Le marché de Mont-Bouët, cœur battant de l’économie informelle à Libreville, est malheureusement aussi le théâtre d’une pratique illicite qui mine le quotidien de nombreux commerçants. Dans ce plus grand marché du Gabon, la problématique du racket organisé et systématique est de nouveau au cœur des préoccupations. Ce système d’extorsion bien rodé représente désormais le principal défi pour le nouveau maire de la capitale, Eugène Mba.
Au-delà de l’effervescence des étals et des appels des vendeurs, une réalité plus sombre persiste. Des commerçants, soutenus par le Syndicat des débrouillards du Gabon (SDG) et l’ONG Solidarité pour le développement du Gabon (ONG-SDG), ont courageusement témoigné. Ils pointent du doigt un « racket organisé » qui, selon eux, implique des agents municipaux ainsi que des membres des forces de l’ordre.
Les témoignages révèlent que les montants exigés excèdent considérablement les taxes officielles. Un vendeur exprime son exaspération : « Des agents de la mairie réclament 2 000 FCFA par étal, alors que le tarif réglementaire est de 500 FCFA. » Cette pratique est aggravée par l’absence quasi systématique de reçus ou de tickets, ce qui dissimule une fraude massive affectant durement les finances des petits commerçants.
Un fléau persistant à éradiquer à Libreville
Malheureusement, ce phénomène n’est pas récent. Il a traversé les différentes administrations municipales, demeurant tenace, souvent soutenu par des réseaux d’influence établis et une transparence insuffisante des transactions en espèces. Pour de nombreux opérateurs, le racket est devenu une maladie chronique qui érode des marges déjà réduites par un pouvoir d’achat en déclin.

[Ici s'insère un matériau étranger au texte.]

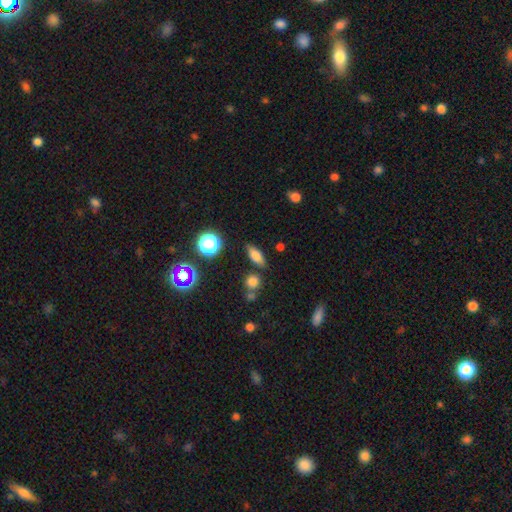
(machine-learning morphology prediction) Smooth or featured: smooth — 73% (star or artifact — 14%)
How rounded: in between — 69% (cigar-shaped — 21%)
Merging: none — 80% (minor disturbance — 13%)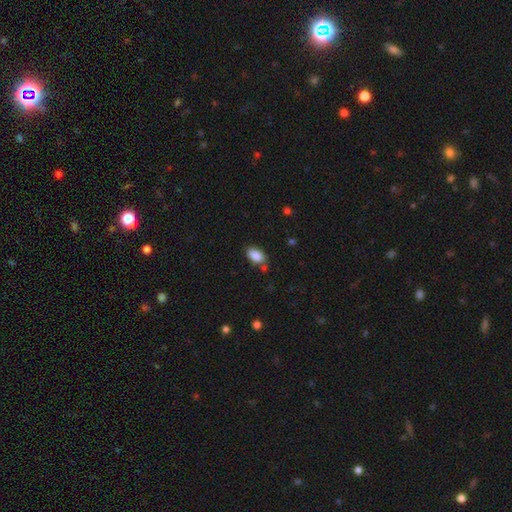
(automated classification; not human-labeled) Smooth or featured?
  - smooth: 88% *
  - star or artifact: 7%
  - featured or disk: 5%
How rounded?
  - in between: 93% *
  - round: 5%
  - cigar-shaped: 3%
Merging?
  - none: 75% *
  - minor disturbance: 15%
  - merger: 7%
  - major disturbance: 3%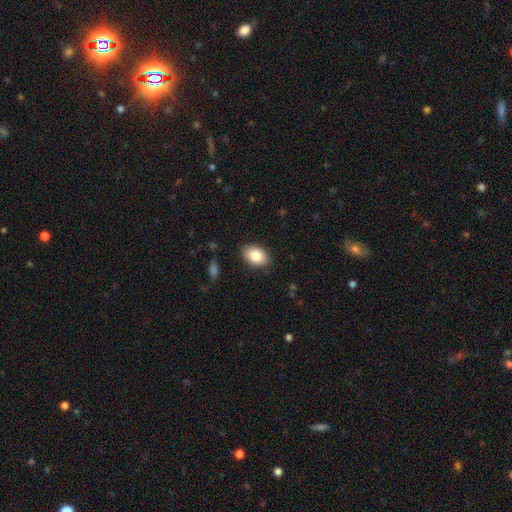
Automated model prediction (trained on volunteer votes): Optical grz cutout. It shows a smooth galaxy with no disk features (85%) that is in between round and cigar-shaped (84%). Merging: none (86%).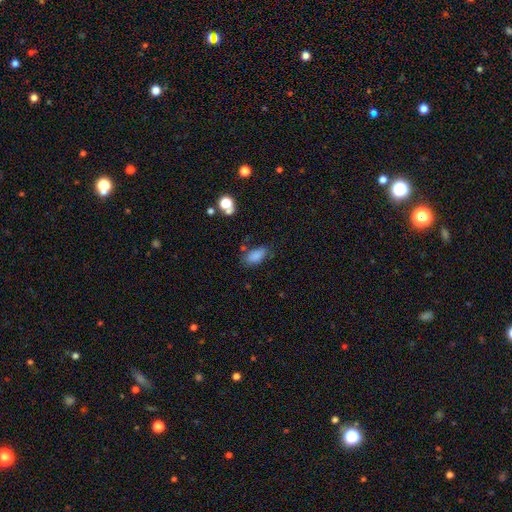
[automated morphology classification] A smooth galaxy with no disk features (84%) that is in between round and cigar-shaped (91%). Merging: none (67%).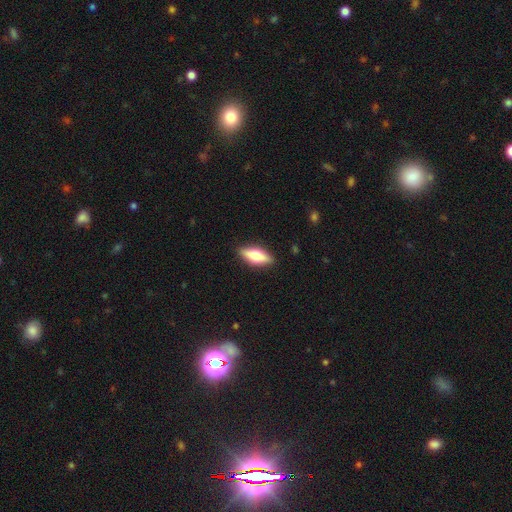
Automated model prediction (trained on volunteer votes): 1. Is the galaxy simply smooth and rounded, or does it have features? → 58% smooth, 35% featured or disk, 6% star or artifact.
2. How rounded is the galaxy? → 63% in between, 34% cigar-shaped, 3% round.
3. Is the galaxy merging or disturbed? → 88% none, 9% minor disturbance, 2% major disturbance, 1% merger.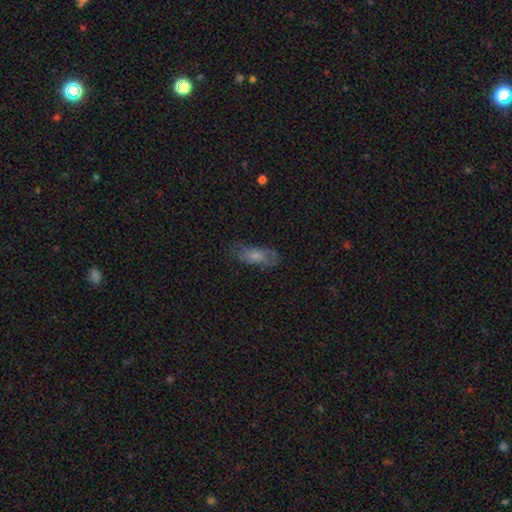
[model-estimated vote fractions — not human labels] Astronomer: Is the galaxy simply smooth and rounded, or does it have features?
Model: smooth — 65%.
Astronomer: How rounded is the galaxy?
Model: in between — 72%.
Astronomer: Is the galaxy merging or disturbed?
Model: none — 60%.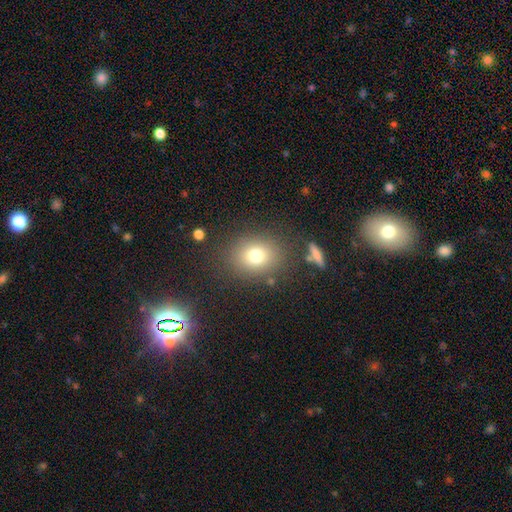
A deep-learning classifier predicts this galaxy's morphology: Smooth or featured? smooth (76%)
How rounded? round (61%)
Merging? none (81%)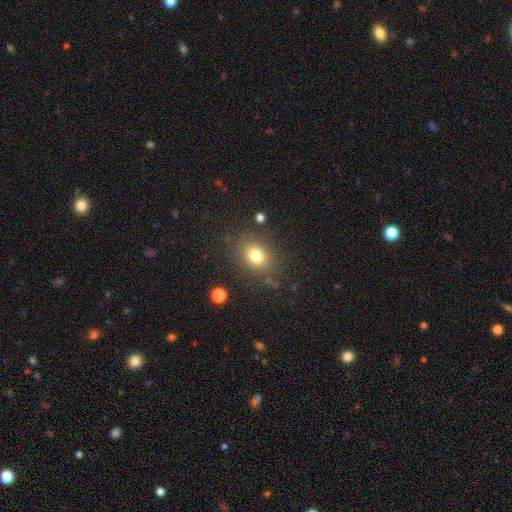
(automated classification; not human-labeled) Smooth or featured? Predicted: smooth (p=0.77). How rounded? Predicted: in between (p=0.50). Merging? Predicted: none (p=0.81).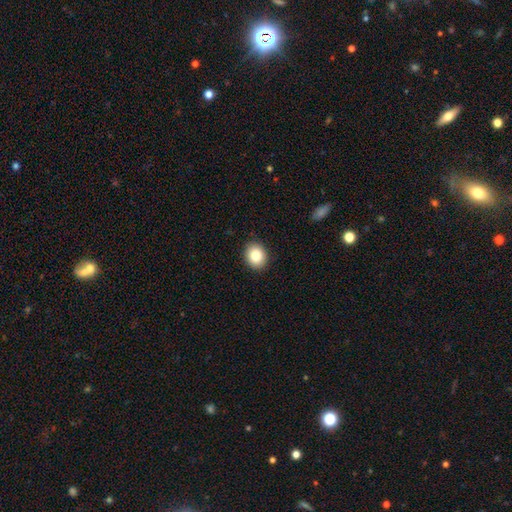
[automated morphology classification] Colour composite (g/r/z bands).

Devant la faiblesse des dispositifs de contrôle au sein de l’Hôtel de Ville, la mission s’annonce extrêmement complexe pour la nouvelle équipe municipale, sous la direction d’Eugène Mba.
La digitalisation : une solution pour le marché de Mont-Bouët ?
Face à cette situation que certains jugent presque insurmontable, des voies de solution sont envisagées pour améliorer la gestion des marchés de Libreville. Selon plusieurs analystes économiques, la clé réside dans la transparence accrue et la numérisation des transactions. En optant pour des paiements numériques directs vers les comptes de la municipalité, on pourrait éliminer la manipulation d’espèces par des intermédiaires et ainsi contrecarrer les agissements des agents corrompus.
Pour le maire Eugène Mba, l’enjeu va au-delà d’une simple question de gestion urbaine. Il s’agit de rétablir la confiance essentielle entre l’administration municipale et les acteurs économiques locaux, qui constituent les fondations de l’économie de subsistance de la capitale gabonaise.